La crise de représentation que connaissent les institutions politiques françaises vaut pour la Corse et cela a au moins une signification : le système capitaliste morcelle les sociétés et sape les institutions censées lui garantir sa pérennité. Et c’est bien un monde du travail en proie aux marasmes économiques et sociaux qui fournit l’essentiel des divisions abstentionnistes, un point sur lequel s’accordent de nombreux analystes. Ce sont également les salariés, les chômeurs et les petits retraités qui ne reconnaissent pas majoritairement dans les offres politiques actuelles, et qui optent aussi pour des votes protestataires dont les néo-fascistes du FN ont largement bénéficié lors de la dernière présidentielle. L’amnésie toute apparente des médias et des partis politiques de Corse, nationalistes y compris, permet à d’aucuns de savourer la victoire d’un soir, mais il y aura des lendemains moins glorieux. Il ne suffira pas bien longtemps encore de se contenter de dénoncer la précarité et le mal de vivre, pour surfer au sommet de la vague des luttes institutionnelles. Macron et ses acolytes vont cogner dur. Une fois passé « l’état de grâce » les additions économiques et sociales vont immanquablement provoquer un immense mouvement de colère. Rien ne garantit que la vague de fond portera des pseudos insoumis au devant de la scène et que la rue résonnera des revendications populaires. Le tournant de facture national-socialiste du FN n’a pas encore produit tous ses effets et si les combines institutionnelles éloignent encore un temps les fascistes du pouvoir, la tendance lourde est là qui voit leurs thèmes empuantir la vie publique.
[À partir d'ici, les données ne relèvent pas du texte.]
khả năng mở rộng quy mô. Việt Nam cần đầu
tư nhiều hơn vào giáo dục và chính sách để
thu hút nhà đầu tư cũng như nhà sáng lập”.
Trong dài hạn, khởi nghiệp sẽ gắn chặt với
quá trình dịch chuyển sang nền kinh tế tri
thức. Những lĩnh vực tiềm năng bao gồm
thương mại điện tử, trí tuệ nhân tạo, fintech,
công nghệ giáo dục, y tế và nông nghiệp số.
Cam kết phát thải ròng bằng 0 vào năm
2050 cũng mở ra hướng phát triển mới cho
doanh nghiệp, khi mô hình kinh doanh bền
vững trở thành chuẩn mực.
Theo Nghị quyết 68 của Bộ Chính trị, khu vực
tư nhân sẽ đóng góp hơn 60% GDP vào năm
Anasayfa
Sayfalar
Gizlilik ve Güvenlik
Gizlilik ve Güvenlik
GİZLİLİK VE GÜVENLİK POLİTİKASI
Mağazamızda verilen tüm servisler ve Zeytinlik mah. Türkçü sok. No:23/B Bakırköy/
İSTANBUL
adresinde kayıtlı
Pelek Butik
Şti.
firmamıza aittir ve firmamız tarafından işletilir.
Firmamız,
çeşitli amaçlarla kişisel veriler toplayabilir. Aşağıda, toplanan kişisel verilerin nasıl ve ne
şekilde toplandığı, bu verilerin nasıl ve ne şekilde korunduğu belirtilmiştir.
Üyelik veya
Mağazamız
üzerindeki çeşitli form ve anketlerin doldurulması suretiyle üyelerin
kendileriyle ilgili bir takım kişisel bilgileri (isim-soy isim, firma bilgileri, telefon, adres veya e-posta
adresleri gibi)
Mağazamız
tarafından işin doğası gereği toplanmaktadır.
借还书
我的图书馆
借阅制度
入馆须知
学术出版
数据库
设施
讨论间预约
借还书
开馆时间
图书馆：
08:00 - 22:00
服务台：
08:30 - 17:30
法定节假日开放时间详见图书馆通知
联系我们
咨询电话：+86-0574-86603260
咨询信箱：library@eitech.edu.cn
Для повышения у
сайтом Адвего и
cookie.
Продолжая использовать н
Le troc d’un peu d’autonomie contre beaucoup de libéralisme, ne constitue en rien une alternative susceptible de satisfaire aux intérêts des classes populaires.
Avec la défaite des clans, une partie des tutelles a été levée et cela peut participer d’une possible politisation des consciences, mais sûrement pas dans le champ clos et biaisé des seules luttes institutionnelles. La petite bourgeoisie, en Corse comme ailleurs, ne doit ses relatifs succès qu’au vide sidéral qui se substitue à une pseudo gauche en coma dépassé.
Alors l’alternative ? Elle est à construire, sur le fond, en réintroduisant du sens dans les débats, en tirant tous les bilans des expériences du passé, et en favorisant l’action consciente et sans intermédiaire du monde du travail. C’est à cela que nous vous invitons sans présager des temps et des rythmes nécessaires. Ce qui est sur, c’est rien ne se fera sans affronter le système capitaliste, non pas pour le réguler ou le convaincre illusoirement du bien fondé de la justice sociale, de l’écologie, du droit à l’autodétermination et de toutes les revendications sociétales, mais en l’abolissant sans concession aucune. Tout autre chemin conduit à une impasse dans laquelle est aux aguets la bête immonde.